U.S. markets also weakened with the Dow industrials down 22.33 points to 12,734.63.
The Nasdaq fell 13.03 points to 2,805.28 and the S&P 500 index slipped 7.6 points to 1,318.45.
Stocks traded broadly higher until mid-morning, when the U.S. government reported an unexpected drop in new home sales in December, capping the worst year for home sales on records dating to 1963. The decline underscored the housing market’s continued drag on the American economy.
Other data showed that the number of people seeking unemployment benefits rose last week to a seasonally adjusted 377,000 after a nearly four-year low the previous week.
Prices for oil and metals ran up smartly on Thursday with the February crude contract on the New York Mercantile Exchange ahead 69 cents to US$100.09 a barrel. But the TSX energy sector lost early momentum and was down 0.86 per cent as Talisman Energy (TSX:TLM) declined 35 cents to C$11.90 while Imperial Oil (TSX:IMO) lost 68 cents to $47.03.
The mining sector was down 0.34 per cent as the March copper contract in New York gained seven cents to US$3.90 a pound. Copper prices have surged about 13 per cent in January amid signs of an improving economic conditions in the U.S. and China, which is the world's biggest consumer of copper. The metal has a reputation as an economic bellwether since it is used in so many businesses. Ivanhoe Mines (TSX:IVN) shed 31 cents to C$17.36 while Teck Resources (TSX:TCK.B) gained 41 cents to $42.88.
The gold sector climbed about 0.85 per cent as February bullion was up $26.60 at US$1,726.70 an ounce. Barrick Gold Corp. (TSX:ABX) improved by 39 cents to C$48.99 while Goldcorp Inc. (TSX:G) advanced $1.04 to $48.75.
There was also positive news out of Europe.
Italy easily raised €5 billion from the markets Thursday in a pair of bond auctions that saw a sharp drop in borrowing rates. The sale showed healthy investor appetite in the first test of market sentiment since ratings agency Standard & Poor's on Jan. 13 dropped Italy's credit rating by two notches.

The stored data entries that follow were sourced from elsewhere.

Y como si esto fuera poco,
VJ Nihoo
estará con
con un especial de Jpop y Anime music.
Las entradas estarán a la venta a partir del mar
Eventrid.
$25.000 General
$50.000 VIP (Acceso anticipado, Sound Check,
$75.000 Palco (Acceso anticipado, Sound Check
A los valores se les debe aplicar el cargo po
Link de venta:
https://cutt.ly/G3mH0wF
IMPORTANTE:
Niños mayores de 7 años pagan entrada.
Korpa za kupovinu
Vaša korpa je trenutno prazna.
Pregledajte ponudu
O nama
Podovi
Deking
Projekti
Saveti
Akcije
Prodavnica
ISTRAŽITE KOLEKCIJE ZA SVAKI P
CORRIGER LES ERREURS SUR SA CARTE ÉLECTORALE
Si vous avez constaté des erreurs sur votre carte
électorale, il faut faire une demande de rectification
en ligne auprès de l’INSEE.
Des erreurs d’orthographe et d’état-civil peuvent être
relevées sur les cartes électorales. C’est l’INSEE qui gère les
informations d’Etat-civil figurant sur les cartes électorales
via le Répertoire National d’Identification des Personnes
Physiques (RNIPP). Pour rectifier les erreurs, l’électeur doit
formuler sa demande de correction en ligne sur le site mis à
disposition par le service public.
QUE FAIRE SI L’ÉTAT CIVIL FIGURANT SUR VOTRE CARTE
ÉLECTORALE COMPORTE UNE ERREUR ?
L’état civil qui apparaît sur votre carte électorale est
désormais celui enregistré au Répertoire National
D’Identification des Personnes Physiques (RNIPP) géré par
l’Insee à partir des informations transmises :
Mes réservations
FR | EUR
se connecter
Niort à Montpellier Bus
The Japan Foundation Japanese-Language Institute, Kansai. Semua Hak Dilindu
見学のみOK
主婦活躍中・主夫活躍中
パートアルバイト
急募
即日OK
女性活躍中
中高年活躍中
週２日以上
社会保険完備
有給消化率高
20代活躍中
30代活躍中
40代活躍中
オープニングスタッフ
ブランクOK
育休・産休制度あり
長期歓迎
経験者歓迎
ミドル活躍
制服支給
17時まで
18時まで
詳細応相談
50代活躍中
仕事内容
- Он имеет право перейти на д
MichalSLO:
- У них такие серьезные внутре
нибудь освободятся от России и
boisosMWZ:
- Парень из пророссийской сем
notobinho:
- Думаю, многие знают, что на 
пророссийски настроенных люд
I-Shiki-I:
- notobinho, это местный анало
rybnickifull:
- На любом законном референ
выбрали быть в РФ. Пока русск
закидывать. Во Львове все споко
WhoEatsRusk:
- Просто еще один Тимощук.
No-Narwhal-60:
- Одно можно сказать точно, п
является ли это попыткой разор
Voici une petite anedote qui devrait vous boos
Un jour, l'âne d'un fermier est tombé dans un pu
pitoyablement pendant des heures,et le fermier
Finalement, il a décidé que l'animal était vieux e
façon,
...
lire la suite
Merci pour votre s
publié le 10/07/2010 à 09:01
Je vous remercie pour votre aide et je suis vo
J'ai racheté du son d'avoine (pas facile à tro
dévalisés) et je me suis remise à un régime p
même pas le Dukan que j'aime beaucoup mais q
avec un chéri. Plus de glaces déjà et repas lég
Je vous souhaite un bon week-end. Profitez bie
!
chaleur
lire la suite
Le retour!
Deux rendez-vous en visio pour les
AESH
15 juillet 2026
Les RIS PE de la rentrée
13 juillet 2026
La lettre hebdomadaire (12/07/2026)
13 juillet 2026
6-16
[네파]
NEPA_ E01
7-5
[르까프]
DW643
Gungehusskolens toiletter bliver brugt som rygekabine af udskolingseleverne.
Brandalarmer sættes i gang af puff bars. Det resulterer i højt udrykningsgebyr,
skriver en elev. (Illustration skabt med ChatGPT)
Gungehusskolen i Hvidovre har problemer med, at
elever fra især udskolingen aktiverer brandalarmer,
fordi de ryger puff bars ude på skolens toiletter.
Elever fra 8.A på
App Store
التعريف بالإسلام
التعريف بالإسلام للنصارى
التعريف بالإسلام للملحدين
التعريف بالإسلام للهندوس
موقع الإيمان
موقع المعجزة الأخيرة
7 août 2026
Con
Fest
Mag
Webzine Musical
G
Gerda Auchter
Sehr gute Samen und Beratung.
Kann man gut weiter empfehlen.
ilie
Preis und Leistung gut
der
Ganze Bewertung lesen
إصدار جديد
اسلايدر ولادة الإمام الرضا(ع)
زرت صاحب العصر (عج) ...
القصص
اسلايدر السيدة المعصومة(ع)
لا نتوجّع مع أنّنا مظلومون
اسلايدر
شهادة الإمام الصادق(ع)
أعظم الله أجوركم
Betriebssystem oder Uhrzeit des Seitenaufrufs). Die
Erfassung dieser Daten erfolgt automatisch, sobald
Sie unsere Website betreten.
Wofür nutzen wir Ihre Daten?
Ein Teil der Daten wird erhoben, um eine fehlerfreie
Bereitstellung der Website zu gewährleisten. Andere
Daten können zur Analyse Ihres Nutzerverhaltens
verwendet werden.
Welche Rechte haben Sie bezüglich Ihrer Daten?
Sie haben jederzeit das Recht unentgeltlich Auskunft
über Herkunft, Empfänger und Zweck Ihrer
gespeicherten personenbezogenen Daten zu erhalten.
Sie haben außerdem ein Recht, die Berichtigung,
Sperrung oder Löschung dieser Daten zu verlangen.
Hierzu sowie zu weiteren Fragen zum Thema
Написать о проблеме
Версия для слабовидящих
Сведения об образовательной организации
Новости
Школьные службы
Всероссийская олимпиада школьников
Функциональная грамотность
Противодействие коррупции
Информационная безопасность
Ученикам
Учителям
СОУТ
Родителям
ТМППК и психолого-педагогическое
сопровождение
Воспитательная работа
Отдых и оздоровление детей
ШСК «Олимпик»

And Greece resumed talks with its private creditors in order to get a deal to avoid a potentially disastrous default.
The €100-billion private debt writedown is a vital condition of a new bailout for Greece, which has been relying on international rescue loans since May 2010.
Under the deal, banks and other private sector investors would swap their Greek government bonds for new ones with half the face value, longer repayment deadlines and potentially lower interest rates.
If the writedown fails, Greece will be unable to repay a €14.5-billion bond on March 20.
It was also a busy earnings day for Canadian companies.
Canadian Pacific Railway Ltd. (TSX:CP) reported fourth-quarter net income of $221 million, an increase from $186 million in the same period a year earlier. Revenue grew to $1.4 billion from $1.29 billion and its shares were unchanged at $71.65.
Potash Corporation of Saskatchewan Inc. (TSX:POT) said its profits grew in the fourth quarter to US$683 million or 78 cents a share from $508 million a year ago. However, earnings were 11 cents per share short of expectations. Sales grew to $1.87 billion from $1.81 billion.
Shares in PotashCorp, which also announced a doubling of its quarterly dividend to 14 cents US, added 51 cents to $45.99.
Forest products company Tembec (TSX:TMB) expects its quarterly results will improve for the rest of the year after net losses surged in the first quarter because of internal maintenance downtime and unexpected global pulp price declines. Tembec turned in a $16-million loss for the quarter and its shares fell 21 cents to $3.26.
Elsewhere, Caterpillar reported that its fourth-quarter profit jumped 60 per cent to US$1.55 billion, boosted by a steep increase in global demand for its products. The world's largest maker of construction and mining equipment reported sales and revenue jumped 24 per cent to $17.24 billion and also issued 2012 guidance above analyst predictions. Its shares gained $2.30 to US$111.35.